Exercise:
Copy the data verbatim and leave out every picture.

(Dataset entries)
===============
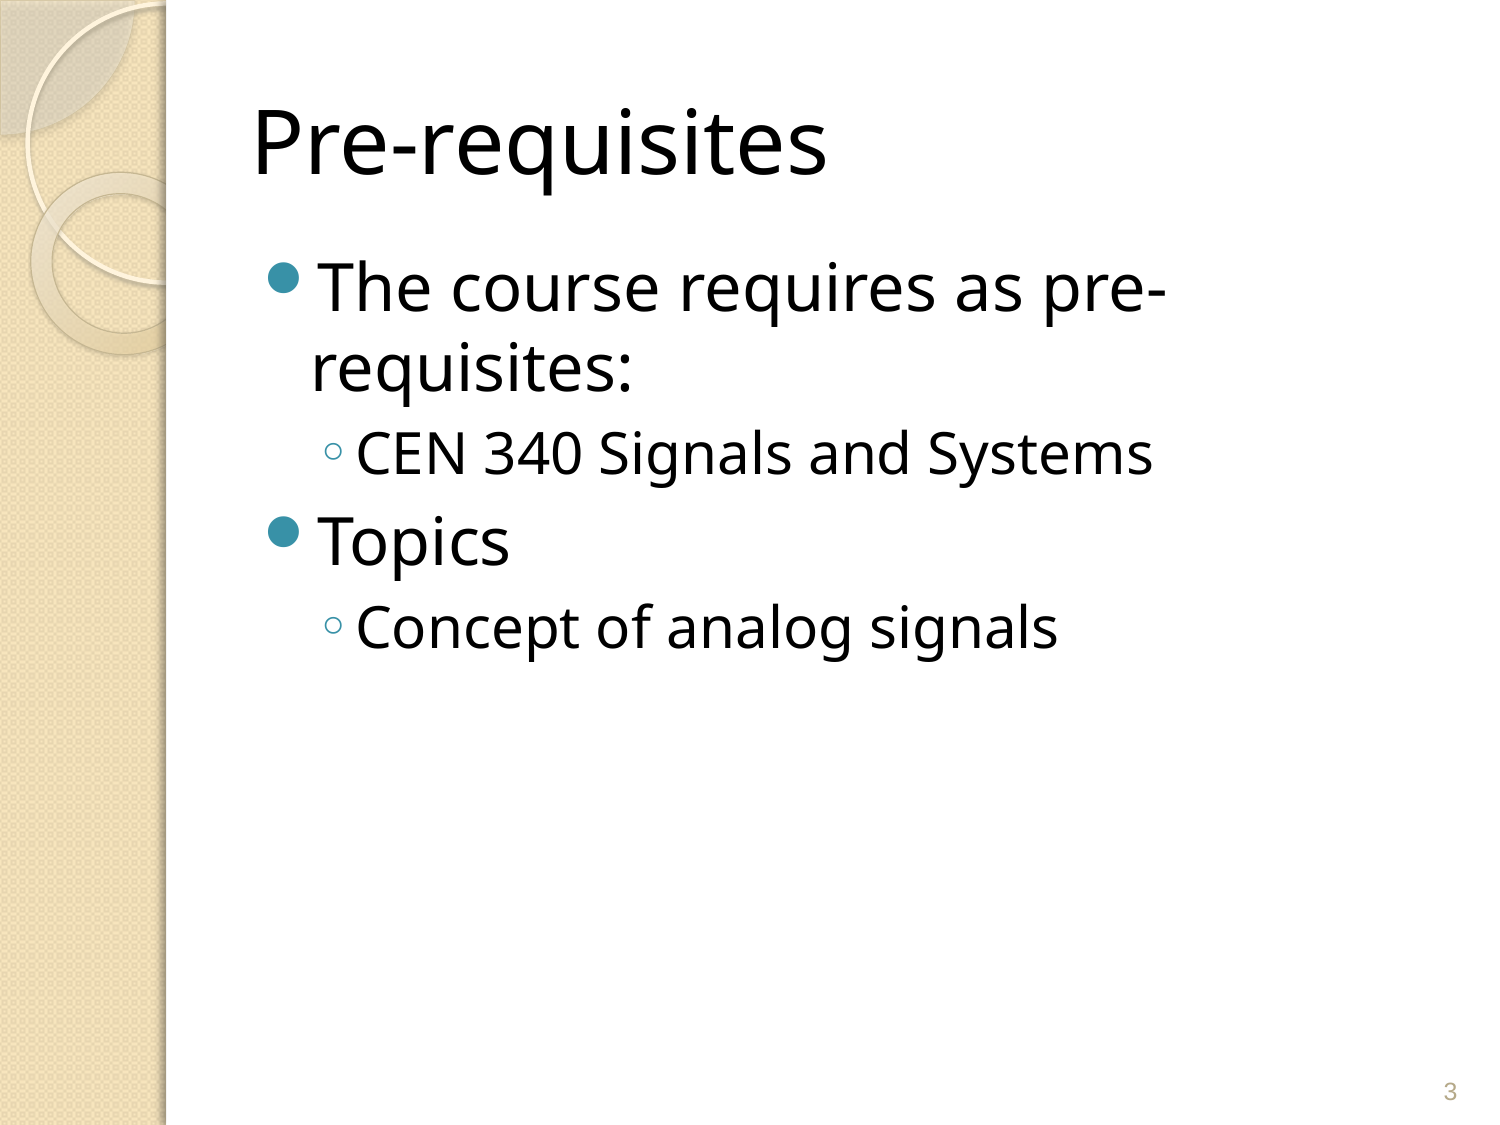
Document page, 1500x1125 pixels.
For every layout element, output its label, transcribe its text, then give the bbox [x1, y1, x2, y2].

title Pre-requisites [235, 45, 1466, 233]
slide_number 3 [1413, 1034, 1488, 1113]
list The course requires as pre-requisites: CEN 340 Signals and Systems Topics Concept of analog signals [235, 237, 1466, 1025]
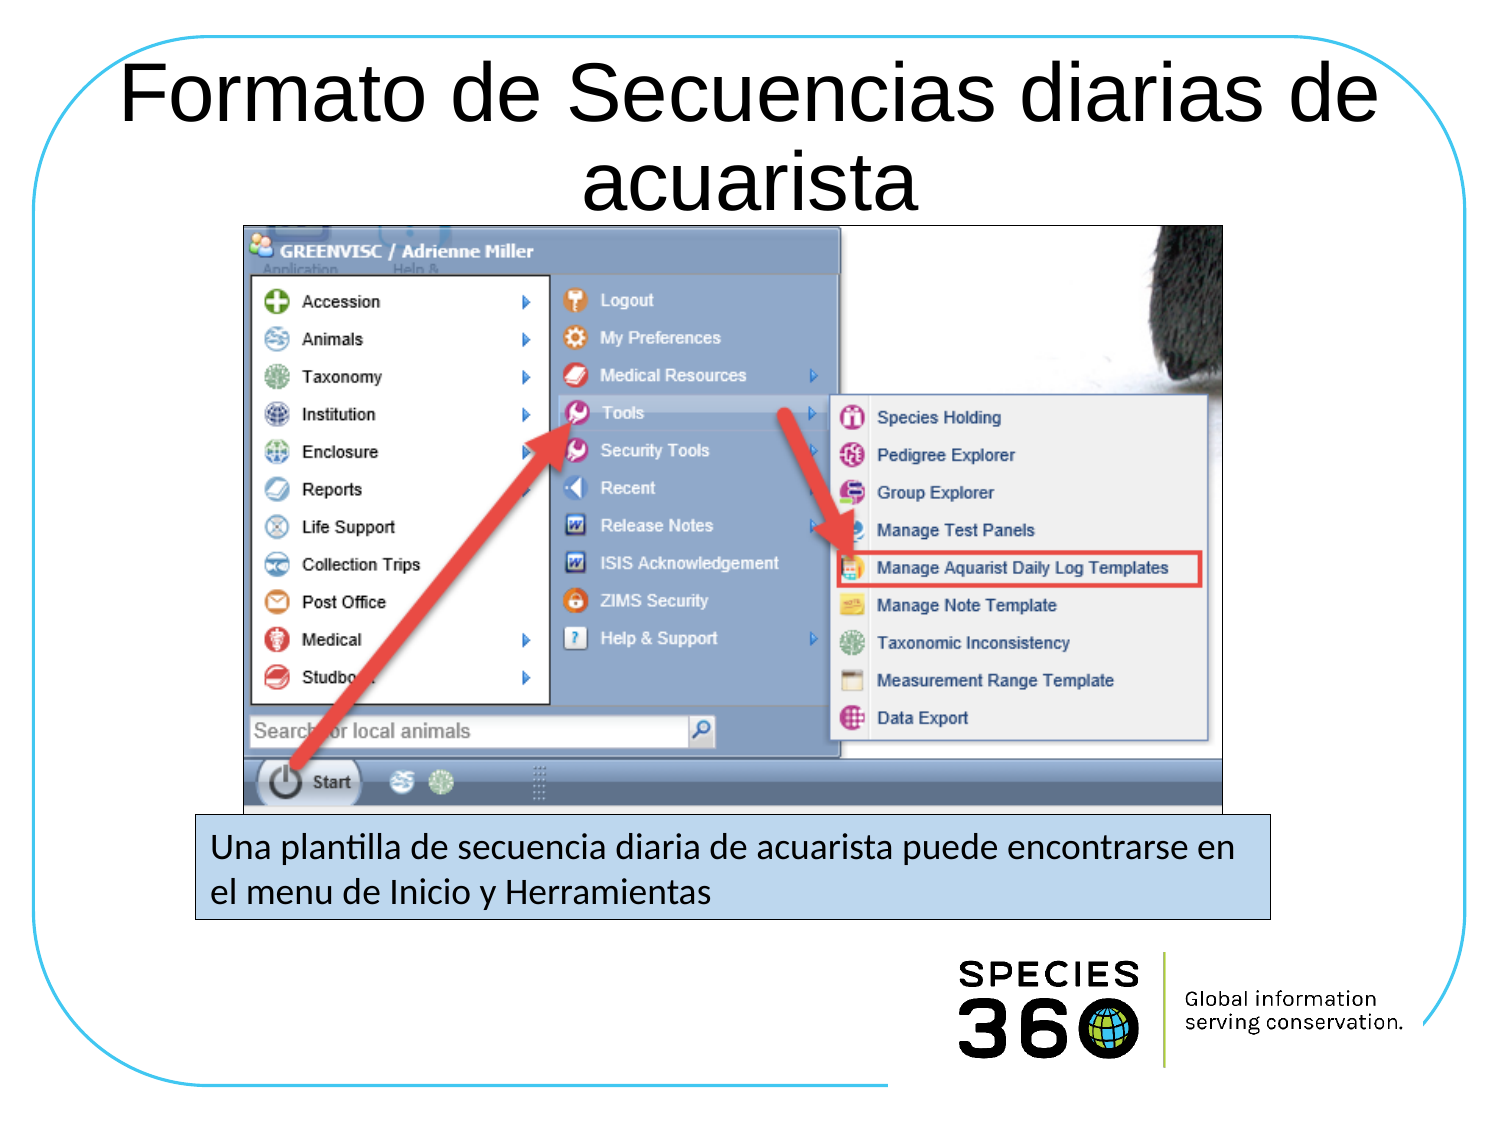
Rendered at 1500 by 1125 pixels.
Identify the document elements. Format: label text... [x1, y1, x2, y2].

picture [243, 225, 1223, 815]
picture [954, 944, 1407, 1075]
text_box Una plantilla de secuencia diaria de acuarista puede encontrarse en el menu de Inicio y Herramientas [195, 814, 1271, 920]
title Formato de Secuencias diarias de acuarista [103, 30, 1397, 248]
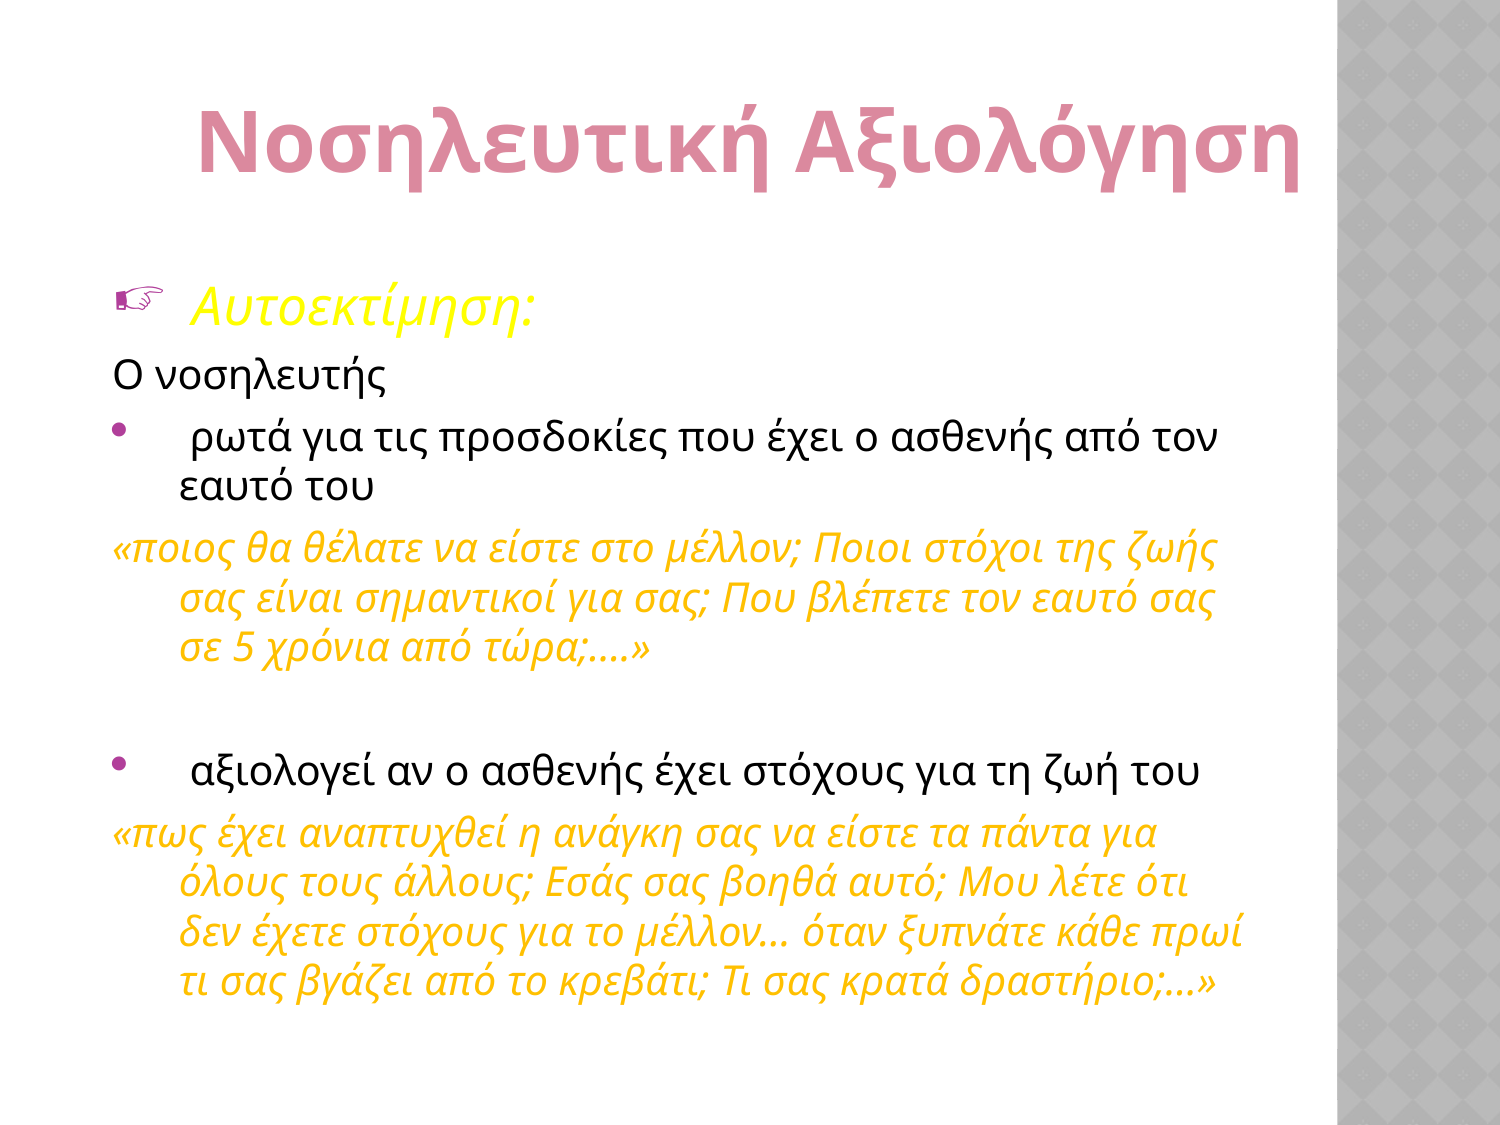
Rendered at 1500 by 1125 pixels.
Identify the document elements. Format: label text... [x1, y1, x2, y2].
===============
Solution to the problem:
Document page, 1500x1125 pixels.
For every layout element, output its label, transcribe its text, then give the bbox [x1, y1, x2, y2].

title Pre-requisites [235, 45, 1466, 233]
slide_number 3 [1413, 1034, 1488, 1113]
list The course requires as pre-requisites: CEN 340 Signals and Systems Topics Concept of analog signals [235, 237, 1466, 1025]
Rendered at 1500 by 1125 pixels.
Identify the document elements. Format: label text... [x1, y1, x2, y2].

picture [243, 225, 1223, 815]
picture [954, 944, 1407, 1075]
text_box Una plantilla de secuencia diaria de acuarista puede encontrarse en el menu de Inicio y Herramientas [195, 814, 1271, 920]
title Formato de Secuencias diarias de acuarista [103, 30, 1397, 248]
Rendered at 1500 by 1125 pixels.
Identify the document elements. Format: label text... [x1, y1, x2, y2].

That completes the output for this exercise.